Sunday, March 27, 2011

Daring Bakers March Challenge

As much as I'm enjoying the Daring Bakers challenges--being part of an online society with secrets is fun!, I'm beginning to suspect that the DBitS (Daring Baker in the Sky, if you recall) might hate me. There is no other explanation for all the time I spend, as an aspiring DBer, worrying about meringue. We saw this with the pavlovas, in particular, but this month is no different. The March challenge was a meringue filled coffee cake. When I saw this, I once again set about scouring the internet for new methods and recipes that just might produce something like that elusive fluff that can only come from the elixer of fetal birds. Finally, I found a few sites advocating the use of soy protein isolate and claiming that a bit of it can be whipped up with some cold water into stiff peaks and then baked on a pie or as meringue cookies. I splurged on all the ingredients to make this enchanting stuff only to be disappointed once again. I should have been more wary when the last comment on the blog was a person who had found her/himself in my position, whipping the protein isolate with water for 10, 15 minutes and having it remain stubbornly bubble-less. *sigh* Since the coffee cake was all ready to be filled at this point, I opted to just skip the meringue step altogether and fill it with sugar, cinnamon, sliced almonds, and chocolate.
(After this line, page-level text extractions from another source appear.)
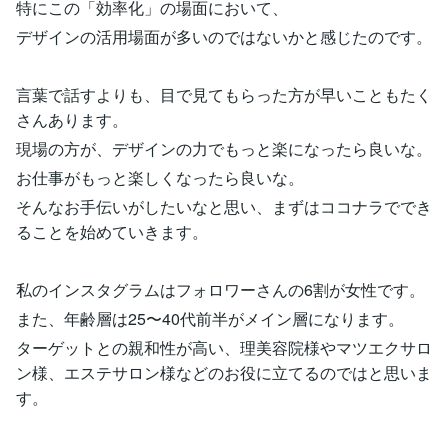
特にこの「効率化」の場面において、
デザインの活用場面が多いのではないかと感じたのです。
言葉で話すよりも、目で見てもらった方が早いこともたく
さんあります。
現場の方が、デザインの力でもっと楽になったら良いな。
お仕事がもっと楽しくなったら良いな。
そんなお手伝いがしたいなと思い、まずはココナラででき
ることを始めていきます。
私のインスタグラムはフォロワーさんの6割が女性です。
また、年齢層は25〜40代前半がメイン層になります。
ターゲットとの親和性が高い、理美容院様やマツエクサロ
ン様、エステサロン様などのお役に立てるのではと思いま
す。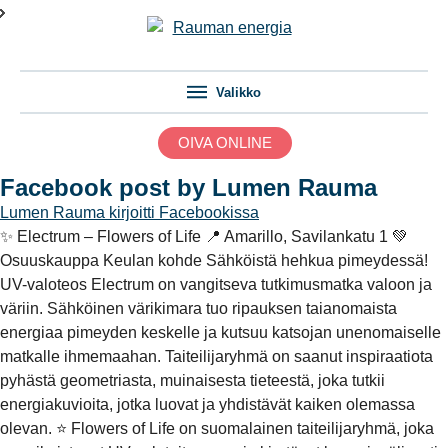
Valikko
OIVA ONLINE
Facebook post by Lumen Rauma
Lumen Rauma
kirjoitti Facebookissa
✨ Electrum – Flowers of Life 📍 Amarillo, Savilankatu 1 💚
Osuuskauppa Keulan kohde Sähköistä hehkua pimeydessä!
UV-valoteos Electrum on vangitseva tutkimusmatka valoon ja
väriin. Sähköinen värikimara tuo ripauksen taianomaista
energiaa pimeyden keskelle ja kutsuu katsojan unenomaiselle
matkalle ihmemaahan. Taiteilijaryhmä on saanut inspiraatiota
pyhästä geometriasta, muinaisesta tieteestä, joka tutkii
energiakuvioita, jotka luovat ja yhdistävät kaiken olemassa
olevan. ⭐️ Flowers of Life on suomalainen taiteilijaryhmä, joka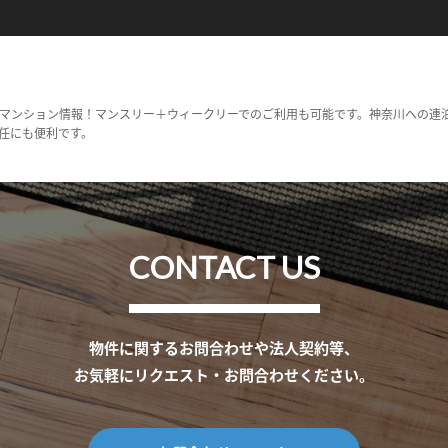
マンション情報！マンスリー＋ウィークリーでのご利用も可能です。神奈川への連
任にも便利です。
CONTACT US
物件に関するお問合わせや法人契約等、
お気軽にリクエスト・お問合わせください。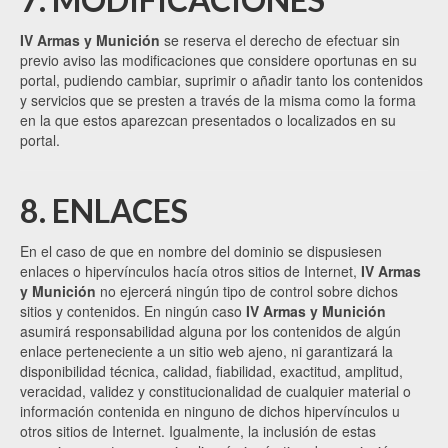
IV Armas y Munición
se reserva el derecho de efectuar sin
previo aviso las modificaciones que considere oportunas en su
portal, pudiendo cambiar, suprimir o añadir tanto los contenidos
y servicios que se presten a través de la misma como la forma
en la que estos aparezcan presentados o localizados en su
portal.
8. ENLACES
En el caso de que en nombre del dominio se dispusiesen
enlaces o hipervínculos hacía otros sitios de Internet,
IV Armas
y Munición
no ejercerá ningún tipo de control sobre dichos
sitios y contenidos. En ningún caso
IV Armas y Munición
asumirá responsabilidad alguna por los contenidos de algún
enlace perteneciente a un sitio web ajeno, ni garantizará la
disponibilidad técnica, calidad, fiabilidad, exactitud, amplitud,
veracidad, validez y constitucionalidad de cualquier material o
información contenida en ninguno de dichos hipervínculos u
otros sitios de Internet. Igualmente, la inclusión de estas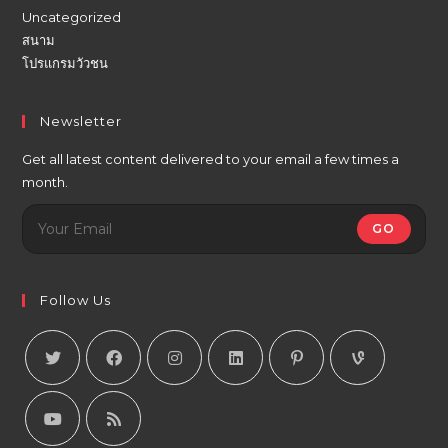
Uncategorized
สนาม
โปรแกรมวัวชน
Newsletter
Get all latest content delivered to your email a few times a
month.
GO
Follow Us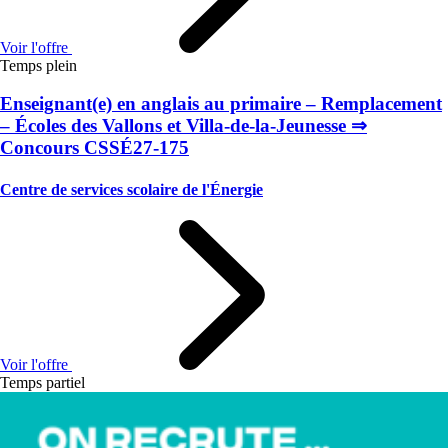
Voir l'offre
Temps plein
Enseignant(e) en anglais au primaire – Remplacement
– Écoles des Vallons et Villa-de-la-Jeunesse ⇒
Concours CSSÉ27-175
Centre de services scolaire de l'Énergie
Voir l'offre
Temps partiel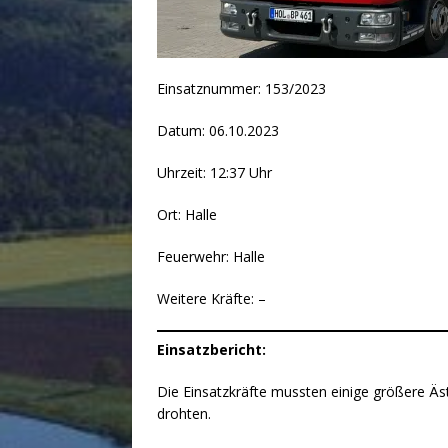
Einsatznummer: 153/2023
Datum: 06.10.2023
Uhrzeit: 12:37 Uhr
Ort: Halle
Feuerwehr: Halle
Weitere Kräfte: –
Einsatzbericht:
Die Einsatzkräfte mussten einige größere Äs
drohten.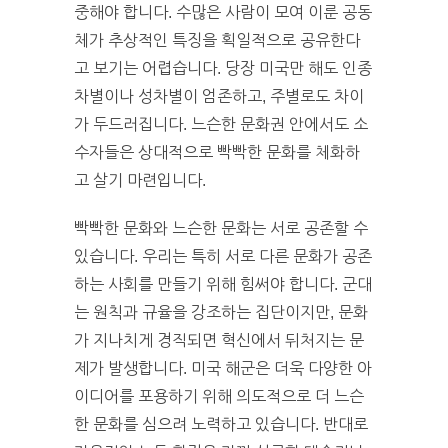
중해야 합니다. 수많은 사람이 모여 이룬 공동
체가 추상적인 특징을 획일적으로 공유한다
고 보기는 어렵습니다. 당장 미국만 해도 인종
차별이나 성차별이 엄존하고, 주별로도 차이
가 두드러집니다. 느슨한 문화권 안에서도 소
수자들은 상대적으로 빡빡한 문화를 체화하
고 살기 마련입니다.
빡빡한 문화와 느슨한 문화는 서로 공존할 수
있습니다. 우리는 특히 서로 다른 문화가 공존
하는 사회를 만들기 위해 힘써야 합니다. 군대
는 원칙과 규율을 강조하는 집단이지만, 문화
가 지나치게 경직되면 혁신에서 뒤처지는 문
제가 발생합니다. 미국 해군은 더욱 다양한 아
이디어를 포용하기 위해 의도적으로 더 느슨
한 문화를 심으려 노력하고 있습니다. 반대로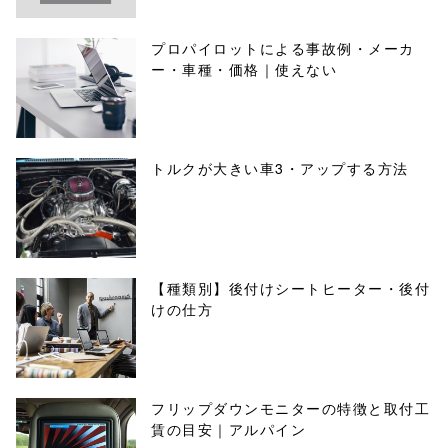
プロパイロットによる事故例・メーカ
ー・車種・価格｜使えない
トルクが大きい車3・アップする方法
【種類別】後付けシートヒーター・後付
けの仕方
フリップダウンモニターの特徴と取付工
賃の目安｜アルパイン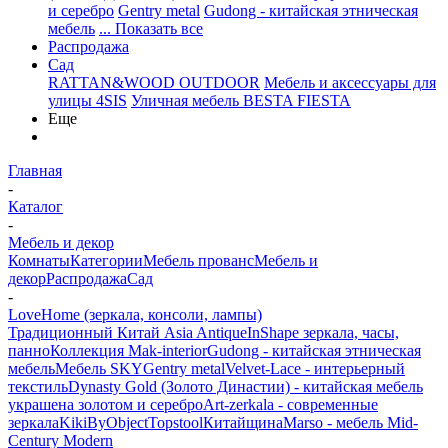
и серебро
Gentry metal
Gudong - китайская этническая
мебель
... Показать все
Распродажа
Сад
RATTAN&WOOD OUTDOOR
Мебель и аксессуары для
улицы 4SIS
Уличная мебель BESTA FIESTA
Еще
Главная
-
Каталог
-
Мебель и декор
Комнаты
Категории
Мебель прованс
Мебель и
декор
Распродажа
Сад
-
LoveHome (зеркала, консоли, лампы)
Традиционный Китай Asia Antique
InShape зеркала, часы,
панно
Коллекция Mak-interior
Gudong - китайская этническая
мебель
Мебель SKY
Gentry metal
Velvet-Lace - интерьерный
текстиль
Dynasty Gold (Золото Династии) - китайская мебель
украшена золотом и серебро
Art-zerkala - современные
зеркала
Kiki
ByObject
Topstool
Китайщина
Marso - мебель Mid-
Century Modern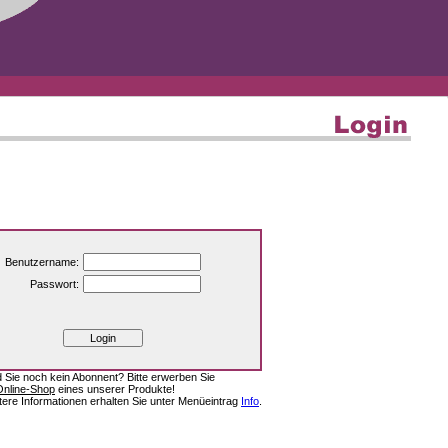
Benutzername:
Passwort:
d Sie noch kein Abonnent? Bitte erwerben Sie
Online-Shop
eines unserer Produkte!
tere Informationen erhalten Sie unter Menüeintrag
Info
.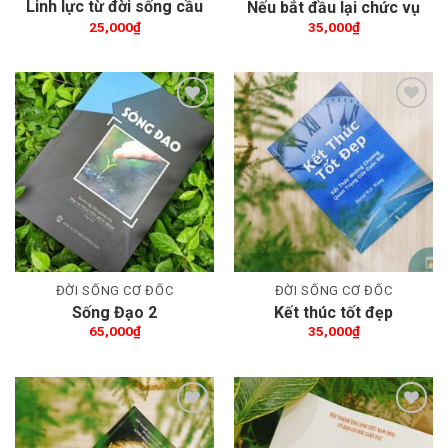
Linh lực từ đời sống cầu
Nếu bắt đầu lại chức vụ
nguyện
25,000
₫
35,000
₫
Thêm wishlist
Thêm wishlist
ĐỜI SỐNG CƠ ĐỐC
ĐỜI SỐNG CƠ ĐỐC
Sống Đạo 2
Kết thúc tốt đẹp
65,000
₫
35,000
₫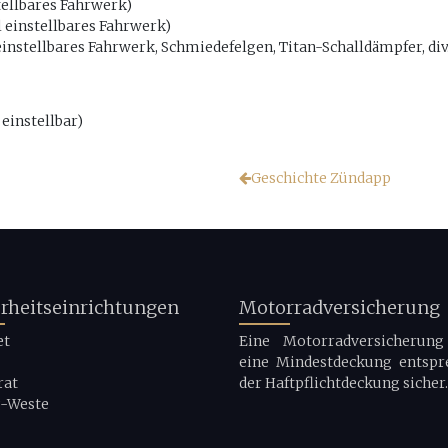
stellbares Fahrwerk)
ll einstellbares Fahrwerk)
 einstellbares Fahrwerk, Schmiedefelgen, Titan-Schalldämpfer, div
 einstellbar)
Geschichte Zündapp
erheitseinrichtungen
Motorradversicherung
et
Eine Motorradversicherung 
eine Mindestdeckung entspr
rat
der Haftpflichtdeckung sicher.
g-Weste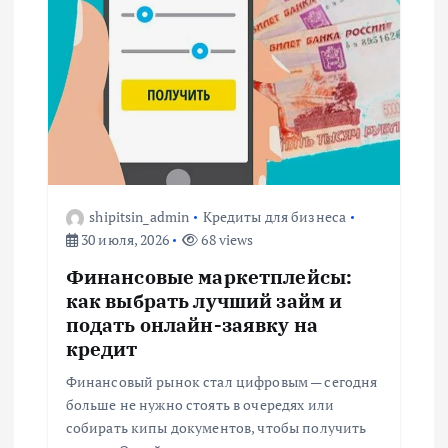
shipitsin_admin
Кредиты для бизнеса
30 июля, 2026
68 views
Финансовые маркетплейсы:
как выбрать лучший займ и
подать онлайн-заявку на
кредит
Финансовый рынок стал цифровым — сегодня
больше не нужно стоять в очередях или
собирать кипы документов, чтобы получить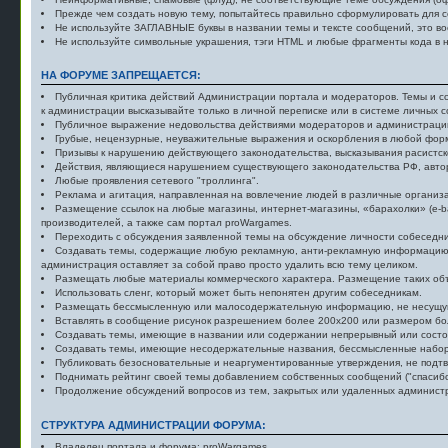
Прежде чем создать новую тему, попытайтесь правильно сформулировать для с
Не используйте ЗАГЛАВНЫЕ буквы в названии темы и тексте сообщений, это во
Не используйте символьные украшения, тэги HTML и любые фрагменты кода в н
НА ФОРУМЕ ЗАПРЕЩАЕТСЯ:
Публичная критика действий Администрации портала и модераторов. Темы и со
к администрации высказывайте только в личной переписке или в системе личных 
Публичное выражение недовольства действиями модераторов и администрации.
Грубые, нецензурные, неуважительные выражения и оскорбления в любой фор
Призывы к нарушению действующего законодательства, высказывания расистско
Действия, являющиеся нарушением существующего законодательства РФ, авторс
Любые проявления сетевого "троллинга".
Реклама и агитация, направленная на вовлечение людей в различные организац
Размещение ссылок на любые магазины, интернет-магазины, «барахолки» (e-b
производителей, а также сам портал proWargames.
Переходить с обсуждения заявленной темы на обсуждение личности собеседник
Создавать темы, содержащие любую рекламную, анти-рекламную информацию, а
администрация оставляет за собой право просто удалить всю тему целиком.
Размещать любые материалы коммерческого характера. Размещение таких объ
Использовать сленг, который может быть непонятен другим собеседникам.
Размещать бессмысленную или малосодеpжательнyю информацию, не несущую
Вставлять в сообщение рисунок разрешением более 200x200 или размером бо
Создавать темы, имеющие в названии или содержании непрерывный или состо
Создавать темы, имеющие несодержательные названия, бессмысленные набор
Публиковать безосновательные и неаргументированные утверждения, не подтв
Поднимать рейтинг своей темы добавлением собственных сообщений ("спасибо
Продолжение обсуждений вопросов из тем, закрытых или удаленных админист
СТРУКТУРА АДМИНИСТРАЦИИ ФОРУМА:
Владелец портала и форума: proWargames.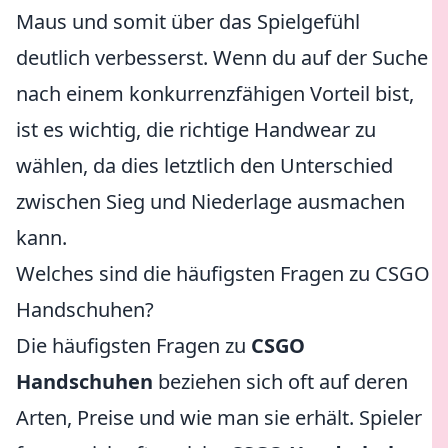
Maus und somit über das Spielgefühl
deutlich verbesserst. Wenn du auf der Suche
nach einem konkurrenzfähigen Vorteil bist,
ist es wichtig, die richtige Handwear zu
wählen, da dies letztlich den Unterschied
zwischen Sieg und Niederlage ausmachen
kann.
Welches sind die häufigsten Fragen zu CSGO
Handschuhen?
Die häufigsten Fragen zu
CSGO
Handschuhen
beziehen sich oft auf deren
Arten, Preise und wie man sie erhält. Spieler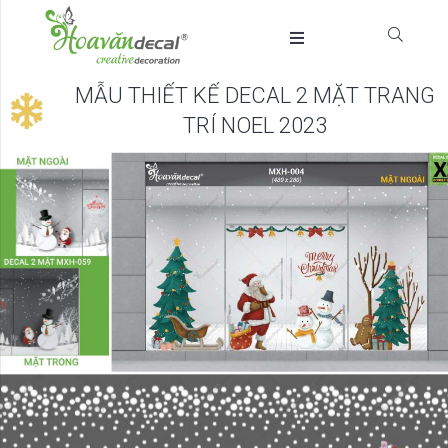
MẪU THIẾT KẾ DECAL 2 MẶT TRANG
TRÍ NOEL 2023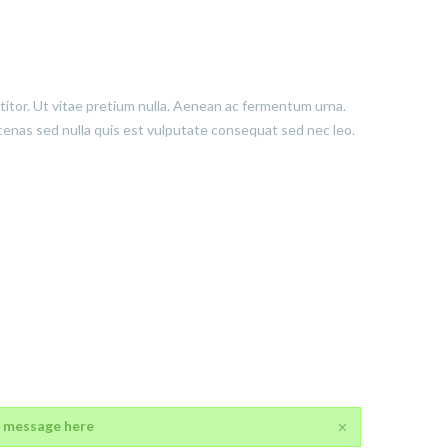
ttitor. Ut vitae pretium nulla. Aenean ac fermentum urna.
aecenas sed nulla quis est vulputate consequat sed nec leo.
 message here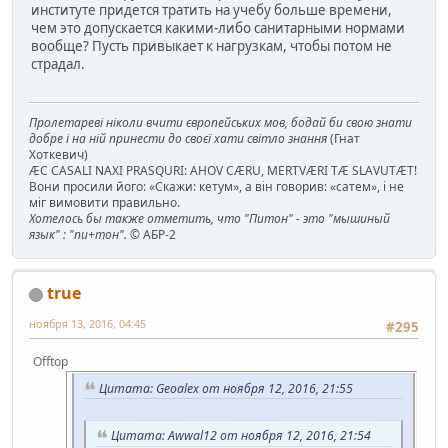
институте придется тратить на учебу больше времени,
чем это допускается какими-либо санитарными нормами
вообще? Пусть привыкает к нагрузкам, чтобы потом не
страдал.
Пролетареві ніколи вчити європейських мов, бодай би свою знати
добре і на ній принести до своєї хати світло знання
(Гнат
Хоткевич)
ÆC CASALI NAXI PRASQURI: AHOV CÆRU, MERTVÆRI TÆ SLAVUTÆT!
Вони просили його: «Скажи: кетум», а він говорив: «сатем», і не
міг вимовити правильно.
Хотелось бы также отметить, что "Питон" - это "мышиный
язык" : "пи+тон".
© АБР-2
true
ноября 13, 2016, 04:45
#295
Offtop
Цитата: Geoalex от ноября 12, 2016, 21:55
Цитата: Awwal12 от ноября 12, 2016, 21:54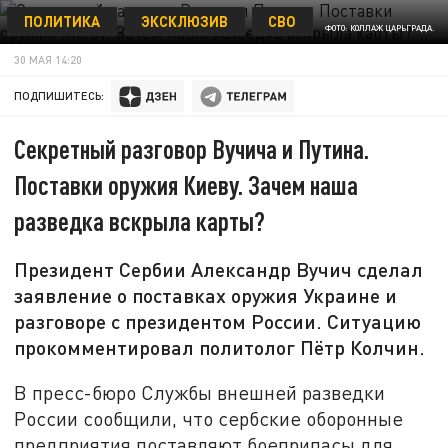
ПОЛИТИКА
ЭКСКЛЮЗИВ
СВО
ФОТО: КОЛЛАЖ ЦАРЬГРАДА.
30 МАЯ 14:20
ПОДПИШИТЕСЬ:
Секретный разговор Вучича и Путина.
Поставки оружия Киеву. Зачем наша
разведка вскрыла карты?
Президент Сербии Александр Вучич сделал
заявление о поставках оружия Украине и
разговоре с президентом России. Ситуацию
прокомментировал политолог Пётр Колчин.
В пресс-бюро Службы внешней разведки
России сообщили, что сербские оборонные
предприятия поставляют боеприпасы для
Had I been as wary as a vegan meringue project really justifies, I would have had a contingency plan of some sort--maybe some ricemallow fluff. Pride goeth before the fall, and all that.

In spite of this failure, the coffee cake was delicious and quite decadent, mostly owing to the high fat content of the cake. I had never made a yeasted coffee cake before. Coffee cakes, in my family's culinary lexicon, are quick bread sorts of things with a streusel-like topping. This yeasted coffee cake was actually very similar to the stollen from December. You make a rich dough, let it rise, fill it, roll it up, shape it into a wreath, let it rise again, and bake it off. Again, I'm not including the recipe here because I pretty much just veganized the one listed in the Daring Bakers instructions. If you are dying to make a rolled, yeasted coffee cake and think you can best me on the meringue step, by all means message me, and I'll share it. I am easily bested.

1 comment:

Unknown said...

Really, I bet you could just exclude the meringue since it isn't obviously there once it is baked. I've been struggling with vegan baking mysteries lately, so I commend your attempt!